Theophrastus (c.371–c.287 BC)
Theophrastus was a Greek philosopher of the Peripatetic school, and immediate successor of Aristotle in leadership of the Lyceum. He was a native of Eresus in Lesbos, and studied philosophy at Athens, first under Plato and afterwards under Aristotle. He became the favorite pupil of Aristotle, who named Theophrastus his successor, and bequeathed to him his library and manuscripts of his own writings. Theophrastus sustained the Aristotelian character of the Lyceum. He is said to have had 2,000 disciples, among them the comic poet Menander. He was esteemed by the kings Philippus, Cassander, and Ptolemy. He was tried for impiety, but acquitted by the Athenian jury. He died in 287 BCE, having presided over the Lyceum about thirty-five years. His age is sometimes put at 85, and 107 by others. He is said to have closed his life with the complaint about the short duration of human life, that it ended just when the insight into its problems was beginning.

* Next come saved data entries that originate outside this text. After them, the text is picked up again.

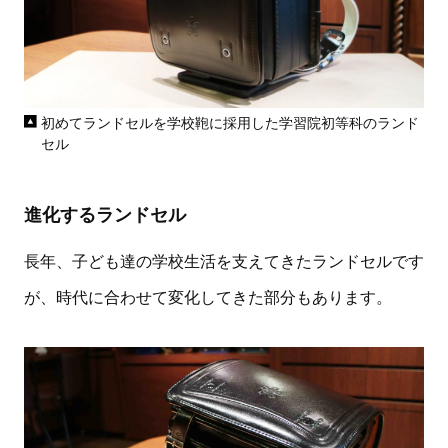
初めてランドセルを学校鞄に採用した学習院初等科のランド
セル
進化するランドセル
長年、子ども達の学校生活を支えてきたランドセルです
が、時代に合わせて変化してきた部分もあります。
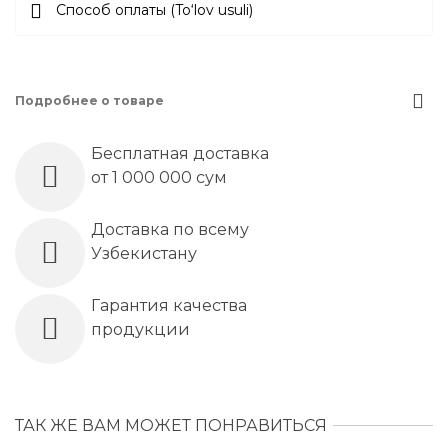
Способ оплаты (To‘lov usuli)
Подробнее о товаре
Бесплатная доставка
от 1 000 000 сум
Доставка по всему
Узбекистану
Гарантия качества
продукции
ТАК ЖЕ ВАМ МОЖЕТ ПОНРАВИТЬСЯ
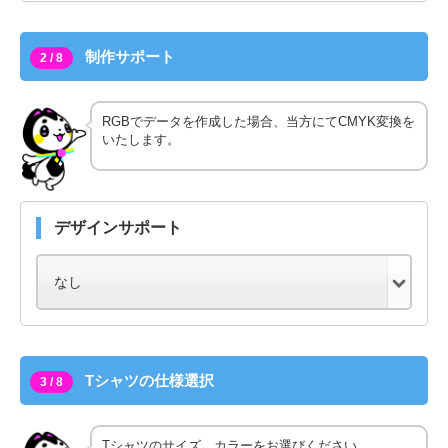
制作サポート
2 / 8
RGBでデータを作成した場合、当方にてCMYK変換を
いたします。
デザインサポート
Tシャツの仕様選択
3 / 8
Tシャツのサイズ、カラーをお選びください。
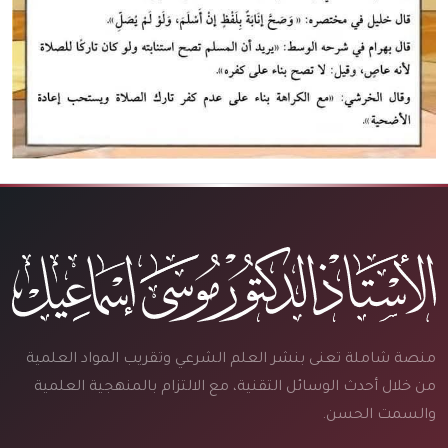
منصة شاملة تعنى بنشر العلم الشرعي وتقريب المواد العلمية
من خلال أحدث الوسائل التقنية، مع الالتزام بالمنهجية العلمية
والسمت الحسن.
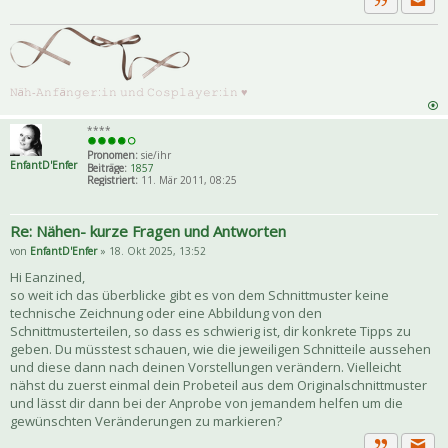
Priva
Zitat
𝙽ä𝚑-𝙰𝚗𝚏ä𝚗𝚐𝚎𝚛:𝚒𝚗 𝚞𝚗𝚍 𝙲𝚘𝚜𝚙𝚕𝚊𝚢𝚎𝚛:𝚒𝚗 ♥
****
Pronomen:
sie/ihr
EnfantD'Enfer
Beiträge:
1857
Registriert:
11. Mär 2011, 08:25
Re: Nähen- kurze Fragen und Antworten
von
EnfantD'Enfer
» 18. Okt 2025, 13:52
Hi Eanzined,
so weit ich das überblicke gibt es von dem Schnittmuster keine
technische Zeichnung oder eine Abbildung von den
Schnittmusterteilen, so dass es schwierig ist, dir konkrete Tipps zu
geben. Du müsstest schauen, wie die jeweiligen Schnitteile aussehen
und diese dann nach deinen Vorstellungen verändern. Vielleicht
nähst du zuerst einmal dein Probeteil aus dem Originalschnittmuster
und lässt dir dann bei der Anprobe von jemandem helfen um die
gewünschten Veränderungen zu markieren?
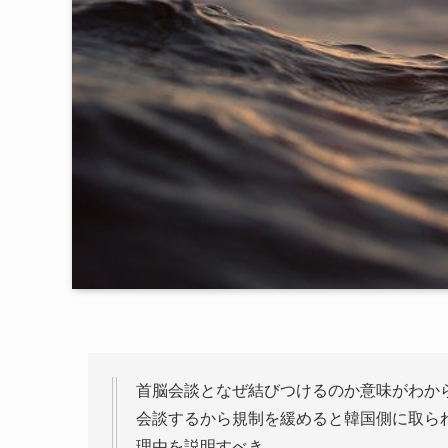
首脳会談となぜ結びつけるのか意味がわか
会談するから規制を緩めると韓国側に取ら
理由を説明すべき。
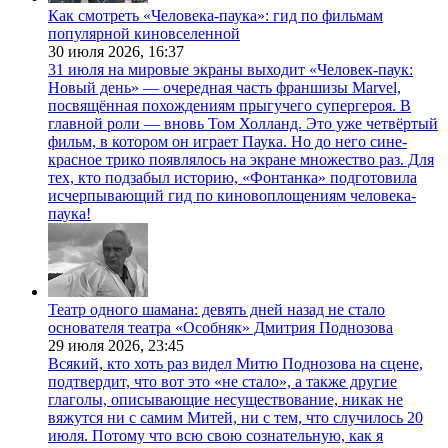
Как смотреть «Человека-паука»: гид по фильмам
популярной киновселенной
30 июля 2026,
16:37
31 июля на мировые экраны выходит «Человек-паук:
Новый день» — очередная часть франшизы Marvel,
посвящённая похождениям прыгучего супергероя. В
главной роли — вновь Том Холланд. Это уже четвёртый
фильм, в котором он играет Паука. Но до него сине-
красное трико появлялось на экране множество раз. Для
тех, кто подзабыл историю, «Фонтанка» подготовила
исчерпывающий гид по киновоплощениям человека-
паука!
Театр одного шамана: девять дней назад не стало
основателя театра «Особняк» Дмитрия Поднозова
29 июля 2026,
23:45
Всякий, кто хоть раз видел Митю Поднозова на сцене,
подтвердит, что вот это «не стало», а также другие
глаголы, описывающие несуществование, никак не
вяжутся ни с самим Митей, ни с тем, что случилось 20
июля. Потому что всю свою сознательную, как я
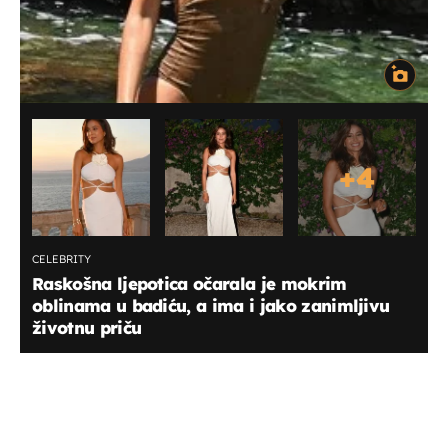
+
4
CELEBRITY
Raskošna ljepotica očarala je mokrim
oblinama u badiću, a ima i jako zanimljivu
životnu priču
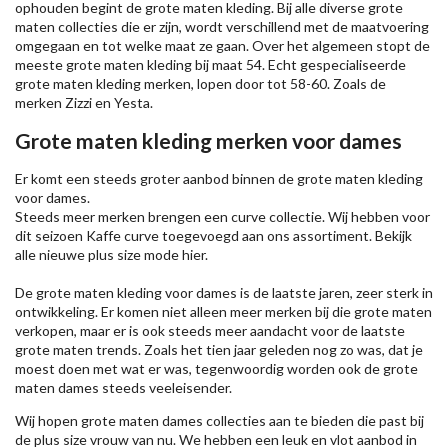
ophouden begint de grote maten kleding. Bij alle diverse grote
maten collecties die er zijn, wordt verschillend met de maatvoering
omgegaan en tot welke maat ze gaan. Over het algemeen stopt de
meeste grote maten kleding bij maat 54. Echt gespecialiseerde
grote maten kleding merken, lopen door tot 58-60. Zoals de
merken
Zizzi
en Yesta.
Grote maten kleding merken voor dames
Er komt een steeds groter aanbod binnen de grote maten kleding
voor dames.
Steeds meer merken brengen een curve collectie. Wij hebben voor
dit seizoen
Kaffe
curve toegevoegd aan ons assortiment. Bekijk
alle nieuwe
plus size mode
hier.
De grote maten kleding voor dames is de laatste jaren, zeer sterk in
ontwikkeling. Er komen niet alleen meer merken bij die grote maten
verkopen, maar er is ook steeds meer aandacht voor de laatste
grote maten trends. Zoals het tien jaar geleden nog zo was, dat je
moest doen met wat er was, tegenwoordig worden ook de grote
maten dames steeds veeleisender.
Wij hopen grote maten dames collecties aan te bieden die past bij
de plus size vrouw van nu. We hebben een leuk en vlot aanbod in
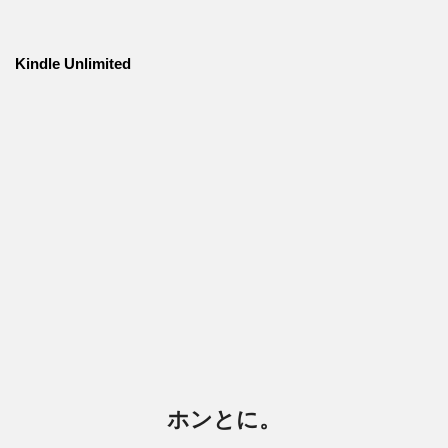
Kindle Unlimited
ホンとに。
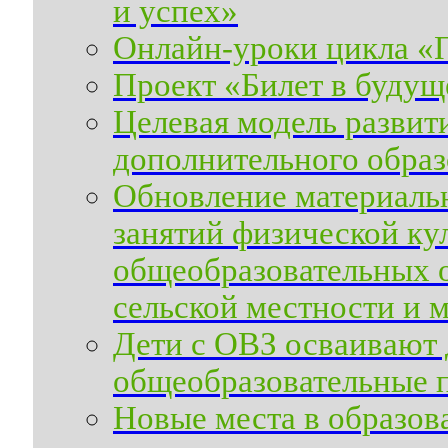
и успех»
Онлайн-уроки цикла «
Проект «Билет в будущ
Целевая модель развит
дополнительного образ
Обновление материальн
занятий физической ку
общеобразовательных 
сельской местности и 
Дети с ОВЗ осваивают
общеобразовательные 
Новые места в образов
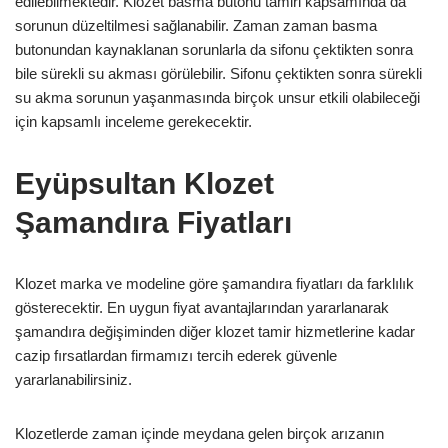
edilebilmektedir. Klozet basma butonu tamiri kapsamında da
sorunun düzeltilmesi sağlanabilir. Zaman zaman basma
butonundan kaynaklanan sorunlarla da sifonu çektikten sonra
bile sürekli su akması görülebilir. Sifonu çektikten sonra sürekli
su akma sorunun yaşanmasında birçok unsur etkili olabileceği
için kapsamlı inceleme gerekecektir.
Eyüpsultan Klozet
Şamandıra Fiyatları
Klozet marka ve modeline göre şamandıra fiyatları da farklılık
gösterecektir. En uygun fiyat avantajlarından yararlanarak
şamandıra değişiminden diğer klozet tamir hizmetlerine kadar
cazip fırsatlardan firmamızı tercih ederek güvenle
yararlanabilirsiniz.
Klozetlerde zaman içinde meydana gelen birçok arızanın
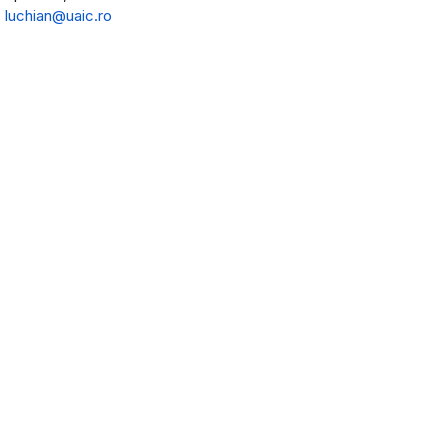
:
luchian@uaic.ro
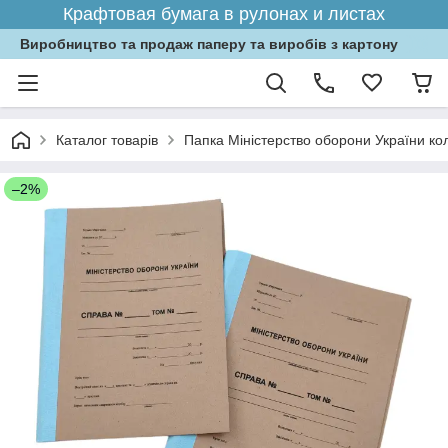
Крафтовая бумага в рулонах и листах
Виробництво та продаж паперу та виробів з картону
Каталог товарів
Папка Міністерство оборони України кол
–2%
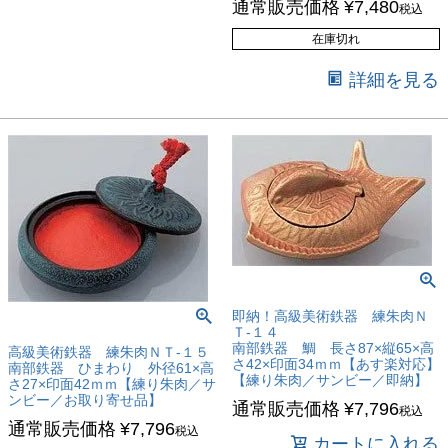
通常販売価格
¥
7,480
税込
在庫切れ
詳細を見る
即納！高級美術鉄器 練朱肉Ｎ
Ｔ-１４
南部鉄器 鯛 長さ87×縦65×高
高級美術鉄器 練朱肉ＮＴ-１５
さ42×印面34ｍｍ【あす楽対応】
南部鉄器 ひまわり 外径61×高
【練り朱肉／サンビー／即納】
さ27×印面42ｍｍ【練り朱肉／サ
ンビー／お取り寄せ品】
通常販売価格
¥
7,796
税込
通常販売価格
¥
7,796
税込
カートに入れる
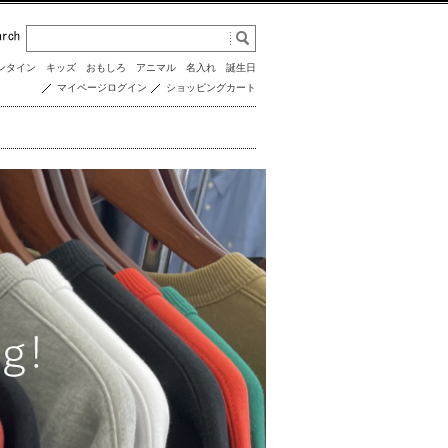
ンタイン
キッズ
おもしろ
アニマル
名入れ
誕生日
マイページログイン
ショッピングカート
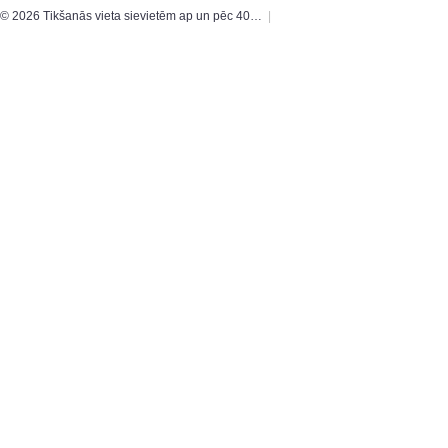
© 2026 Tikšanās vieta sievietēm ap un pēc 40…
|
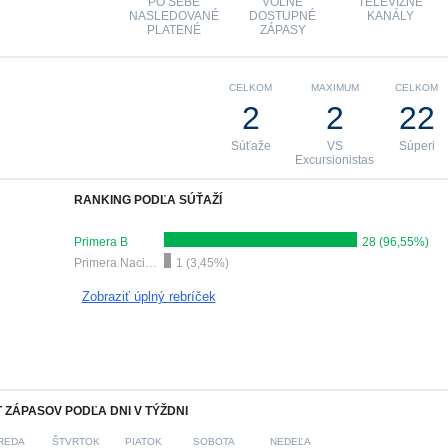
PO SEBE
VOĽNE
TELEVÍZNE
NASLEDOVANÉ
DOSTUPNÉ
KANÁLY
PLATENÉ
ZÁPASY
CELKOM
MAXIMUM
CELKOM
2
2
22
Súťaže
VS
Súperi
Excursionistas
RANKING PODĽA SÚŤAŽÍ
Primera B
28 (96,55%)
Primera Nacional
1 (3,45%)
Zobraziť úplný rebríček
 ZÁPASOV PODĽA DNI V TÝŽDNI
REDA
ŠTVRTOK
PIATOK
SOBOTA
NEDEĽA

Although Theophrastus generally followed Aristotle’s lead in philosophy, he was no mere slavish imitator, and he continued important empirical and philosophical investigations of his own. Very little of his work survives, but he seems in general to have emphasized the empiricist side of Aristotle’s thought and downplayed remaining Platonist elements, a trend that was further continued by Theophrastus’ successor as head of the Lyceum, Strato. Theophrastus criticized some of Aristotle’s arguments for the existence of a Prime Mover, and he expressed dissatisfaction with Aristotle’s universal application of teleological (that is, goal-directed) explanations. Theophrastus also composed a large compendium of the doctrines of previous philosophers, which itself is lost, but which probably formed the basis for much of the later doxography which is our main source of information on the pre-Socratic philosophers.